Aim 1: In the layout region records, set down the stretch that begins with the line containing "list 120 g di" and ends with the line containing "list 100 g di", including both of those lines.

Text provided:
□ □ □

It's Back to School -- and to Rush Hours

With fewer children walking or taking buses, congestion from cars has gotten worse at campuses not designed to handle the crush.

August 31, 2004|Joel Rubin | Times Staff Writer

It is early on an overcast morning, and school Principal Diane Eatherly and her morning safety crew are bracing for the inevitable. Supervisors with whistles around their necks and radios in hand space themselves along the empty sidewalk that rings the school while Eatherly gazes beyond the campus parking lot to the steady flow of traffic on Anaheim's 9th Street.

The Stoddard Elementary leader checks her watch and smiles, enjoying a final moment of quiet. "Give it another five minutes," she says. "And then the fun will start."

Sure enough, traffic soon begins to slow on 9th as cars slow down to turn into the school. Parents, following arrows painted on the pavement, pull forward to the far end of the lot, stopping at a barrier of plastic poles that sets off the sidewalk.

□ □ □

[Layout region records]

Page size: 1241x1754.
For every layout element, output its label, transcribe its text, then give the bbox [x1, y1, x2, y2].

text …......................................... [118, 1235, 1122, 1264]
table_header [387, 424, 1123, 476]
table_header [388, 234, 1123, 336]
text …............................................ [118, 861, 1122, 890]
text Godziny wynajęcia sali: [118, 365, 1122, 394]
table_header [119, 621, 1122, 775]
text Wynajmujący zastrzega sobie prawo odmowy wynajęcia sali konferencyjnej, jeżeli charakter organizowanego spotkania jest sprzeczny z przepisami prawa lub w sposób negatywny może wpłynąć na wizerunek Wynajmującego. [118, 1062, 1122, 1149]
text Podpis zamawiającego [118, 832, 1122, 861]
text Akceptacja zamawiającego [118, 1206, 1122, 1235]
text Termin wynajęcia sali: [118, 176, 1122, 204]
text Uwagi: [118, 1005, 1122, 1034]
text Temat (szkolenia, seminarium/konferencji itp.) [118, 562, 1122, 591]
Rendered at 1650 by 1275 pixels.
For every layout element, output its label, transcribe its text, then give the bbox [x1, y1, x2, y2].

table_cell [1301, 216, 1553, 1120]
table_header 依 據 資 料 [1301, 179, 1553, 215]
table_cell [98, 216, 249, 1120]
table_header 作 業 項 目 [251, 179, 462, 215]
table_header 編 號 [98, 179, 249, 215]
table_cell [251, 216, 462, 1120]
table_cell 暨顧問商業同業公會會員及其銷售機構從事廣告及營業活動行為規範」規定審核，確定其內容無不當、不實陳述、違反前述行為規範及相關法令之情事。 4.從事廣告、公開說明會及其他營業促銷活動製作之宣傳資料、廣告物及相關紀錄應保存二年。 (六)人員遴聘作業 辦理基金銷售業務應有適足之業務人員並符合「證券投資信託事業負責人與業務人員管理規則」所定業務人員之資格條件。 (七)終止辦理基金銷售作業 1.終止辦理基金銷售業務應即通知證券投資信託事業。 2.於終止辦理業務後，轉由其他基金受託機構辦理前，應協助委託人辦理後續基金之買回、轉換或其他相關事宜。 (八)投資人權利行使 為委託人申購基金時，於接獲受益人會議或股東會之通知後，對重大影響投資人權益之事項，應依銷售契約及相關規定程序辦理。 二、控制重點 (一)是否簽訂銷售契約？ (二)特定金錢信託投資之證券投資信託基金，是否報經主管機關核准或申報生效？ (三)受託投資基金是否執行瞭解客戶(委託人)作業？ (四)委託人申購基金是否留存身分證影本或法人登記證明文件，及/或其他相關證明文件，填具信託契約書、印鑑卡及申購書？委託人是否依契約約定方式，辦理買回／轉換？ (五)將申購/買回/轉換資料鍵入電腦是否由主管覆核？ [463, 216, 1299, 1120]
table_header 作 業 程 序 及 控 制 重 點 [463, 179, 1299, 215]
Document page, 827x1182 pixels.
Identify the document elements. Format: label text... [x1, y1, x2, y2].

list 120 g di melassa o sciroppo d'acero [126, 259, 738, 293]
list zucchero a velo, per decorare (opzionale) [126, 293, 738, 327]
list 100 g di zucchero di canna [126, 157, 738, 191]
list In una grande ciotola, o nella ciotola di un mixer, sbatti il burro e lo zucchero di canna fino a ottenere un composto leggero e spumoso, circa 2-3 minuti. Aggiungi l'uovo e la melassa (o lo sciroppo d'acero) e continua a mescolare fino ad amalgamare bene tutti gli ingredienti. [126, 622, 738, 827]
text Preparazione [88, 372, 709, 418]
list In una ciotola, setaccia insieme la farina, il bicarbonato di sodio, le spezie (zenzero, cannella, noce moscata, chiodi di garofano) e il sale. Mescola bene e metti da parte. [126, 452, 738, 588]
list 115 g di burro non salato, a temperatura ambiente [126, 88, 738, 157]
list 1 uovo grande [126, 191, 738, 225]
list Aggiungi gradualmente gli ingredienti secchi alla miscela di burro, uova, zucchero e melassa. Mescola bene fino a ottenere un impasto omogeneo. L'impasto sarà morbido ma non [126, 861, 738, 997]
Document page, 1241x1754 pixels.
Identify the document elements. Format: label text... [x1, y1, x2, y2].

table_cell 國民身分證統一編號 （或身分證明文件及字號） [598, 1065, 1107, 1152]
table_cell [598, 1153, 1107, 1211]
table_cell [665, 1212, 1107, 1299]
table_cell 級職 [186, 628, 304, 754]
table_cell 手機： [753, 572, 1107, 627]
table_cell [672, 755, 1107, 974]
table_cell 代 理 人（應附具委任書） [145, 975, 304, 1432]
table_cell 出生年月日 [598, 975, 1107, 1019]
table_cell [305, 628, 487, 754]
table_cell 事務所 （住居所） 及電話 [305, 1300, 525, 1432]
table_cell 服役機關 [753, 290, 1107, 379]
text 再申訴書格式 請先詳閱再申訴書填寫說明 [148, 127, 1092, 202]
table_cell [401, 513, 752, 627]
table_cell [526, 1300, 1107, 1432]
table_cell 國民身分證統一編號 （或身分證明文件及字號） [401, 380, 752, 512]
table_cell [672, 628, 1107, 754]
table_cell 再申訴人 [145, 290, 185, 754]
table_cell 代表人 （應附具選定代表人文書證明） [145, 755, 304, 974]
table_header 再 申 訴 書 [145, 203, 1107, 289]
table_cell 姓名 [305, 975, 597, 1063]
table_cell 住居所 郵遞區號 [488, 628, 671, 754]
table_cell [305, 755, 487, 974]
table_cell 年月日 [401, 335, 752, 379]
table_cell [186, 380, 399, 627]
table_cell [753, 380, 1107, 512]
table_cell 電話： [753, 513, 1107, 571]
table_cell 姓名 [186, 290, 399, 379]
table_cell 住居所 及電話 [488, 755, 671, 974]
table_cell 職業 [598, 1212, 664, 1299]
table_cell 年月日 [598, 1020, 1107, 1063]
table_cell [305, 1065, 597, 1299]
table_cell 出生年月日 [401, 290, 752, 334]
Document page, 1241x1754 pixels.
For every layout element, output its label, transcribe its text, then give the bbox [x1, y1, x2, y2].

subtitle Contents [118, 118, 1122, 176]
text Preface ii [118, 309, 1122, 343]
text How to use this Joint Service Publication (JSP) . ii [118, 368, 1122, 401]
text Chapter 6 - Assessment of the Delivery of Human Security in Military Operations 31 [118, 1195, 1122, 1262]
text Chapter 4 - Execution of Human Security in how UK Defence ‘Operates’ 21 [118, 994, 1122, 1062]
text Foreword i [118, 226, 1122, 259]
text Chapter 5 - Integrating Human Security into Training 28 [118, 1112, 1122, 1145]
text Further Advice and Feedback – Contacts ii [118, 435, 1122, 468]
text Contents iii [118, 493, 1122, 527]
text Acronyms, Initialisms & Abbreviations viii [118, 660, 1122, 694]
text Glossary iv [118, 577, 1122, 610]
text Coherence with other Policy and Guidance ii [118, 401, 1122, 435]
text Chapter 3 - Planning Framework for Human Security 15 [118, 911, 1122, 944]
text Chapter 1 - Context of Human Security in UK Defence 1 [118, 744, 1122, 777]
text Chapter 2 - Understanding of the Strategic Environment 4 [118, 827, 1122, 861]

□ □ □

Aim 2: Pull out the back-to-school traffic article in full, word for word.

Correct output 1:
list 120 g di melassa o sciroppo d'acero [126, 259, 738, 293]
list zucchero a velo, per decorare (opzionale) [126, 293, 738, 327]
list 100 g di zucchero di canna [126, 157, 738, 191]

Correct output 2:
It's Back to School -- and to Rush Hours

With fewer children walking or taking buses, congestion from cars has gotten worse at campuses not designed to handle the crush.

August 31, 2004|Joel Rubin | Times Staff Writer

It is early on an overcast morning, and school Principal Diane Eatherly and her morning safety crew are bracing for the inevitable. Supervisors with whistles around their necks and radios in hand space themselves along the empty sidewalk that rings the school while Eatherly gazes beyond the campus parking lot to the steady flow of traffic on Anaheim's 9th Street.

The Stoddard Elementary leader checks her watch and smiles, enjoying a final moment of quiet. "Give it another five minutes," she says. "And then the fun will start."

Sure enough, traffic soon begins to slow on 9th as cars slow down to turn into the school. Parents, following arrows painted on the pavement, pull forward to the far end of the lot, stopping at a barrier of plastic poles that sets off the sidewalk.